3 Het geschil, de standpunten en conclusies van partijen
In geschil is primair of de bestreden naheffingsaanslag terecht en tot het juiste bedrag is vastgesteld.
Belanghebbende beantwoordt deze vraag ontkennend en concludeert tot vernietiging van de uitspraak van de Rechtbank, vernietiging van de uitspraak op bezwaar en vernietiging van de bestreden naheffingsaanslag en de beschikking belastingrente.
De Inspecteur beantwoordt de hiervoor – onder 3.1 – vermelde vragen bevestigend en concludeert tot bevestiging van de uitspraak van de Rechtbank.

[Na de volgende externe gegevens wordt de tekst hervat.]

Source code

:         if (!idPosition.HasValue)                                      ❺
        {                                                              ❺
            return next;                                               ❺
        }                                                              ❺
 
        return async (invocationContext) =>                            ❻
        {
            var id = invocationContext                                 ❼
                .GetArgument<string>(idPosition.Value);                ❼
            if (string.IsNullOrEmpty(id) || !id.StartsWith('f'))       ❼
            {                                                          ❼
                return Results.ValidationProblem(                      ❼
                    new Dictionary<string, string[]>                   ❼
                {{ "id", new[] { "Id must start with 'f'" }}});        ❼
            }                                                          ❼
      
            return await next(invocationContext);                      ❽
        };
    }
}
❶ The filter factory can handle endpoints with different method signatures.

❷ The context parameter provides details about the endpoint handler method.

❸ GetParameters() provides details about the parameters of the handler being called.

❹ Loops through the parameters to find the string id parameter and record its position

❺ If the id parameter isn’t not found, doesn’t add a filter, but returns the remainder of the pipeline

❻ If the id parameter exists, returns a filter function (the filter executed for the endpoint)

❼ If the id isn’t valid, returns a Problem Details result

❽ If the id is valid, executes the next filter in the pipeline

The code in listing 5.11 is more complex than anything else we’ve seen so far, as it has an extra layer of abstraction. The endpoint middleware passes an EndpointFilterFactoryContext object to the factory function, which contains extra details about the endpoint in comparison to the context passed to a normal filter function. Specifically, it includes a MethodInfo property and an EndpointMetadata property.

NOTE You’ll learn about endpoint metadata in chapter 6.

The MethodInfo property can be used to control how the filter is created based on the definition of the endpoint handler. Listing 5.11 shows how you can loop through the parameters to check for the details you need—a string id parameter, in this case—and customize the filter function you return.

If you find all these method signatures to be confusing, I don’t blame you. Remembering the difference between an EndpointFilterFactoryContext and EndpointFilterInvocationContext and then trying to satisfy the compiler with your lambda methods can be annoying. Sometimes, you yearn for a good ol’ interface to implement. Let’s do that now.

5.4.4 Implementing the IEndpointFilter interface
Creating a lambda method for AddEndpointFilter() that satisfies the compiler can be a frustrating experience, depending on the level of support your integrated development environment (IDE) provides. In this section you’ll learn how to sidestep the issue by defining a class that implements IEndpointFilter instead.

In eerste aanleg hebben partijen eenparig verklaard dat ten aanzien van de hoogte van de verschuldigde BPM het materiële geschil zich beperkt tot uitsluitend de omvang van het in aanmerking te nemen afschrijvingspercentage ter bepaling van de zogeheten rest-BPM.
Beide partijen hebben voor hun standpunt aangevoerd wat is vermeld in de van hen afkomstige stukken. Daaraan hebben zij ter zitting toegevoegd hetgeen is vermeld in het aan deze uitspraak gehechte proces-verbaal van de zitting.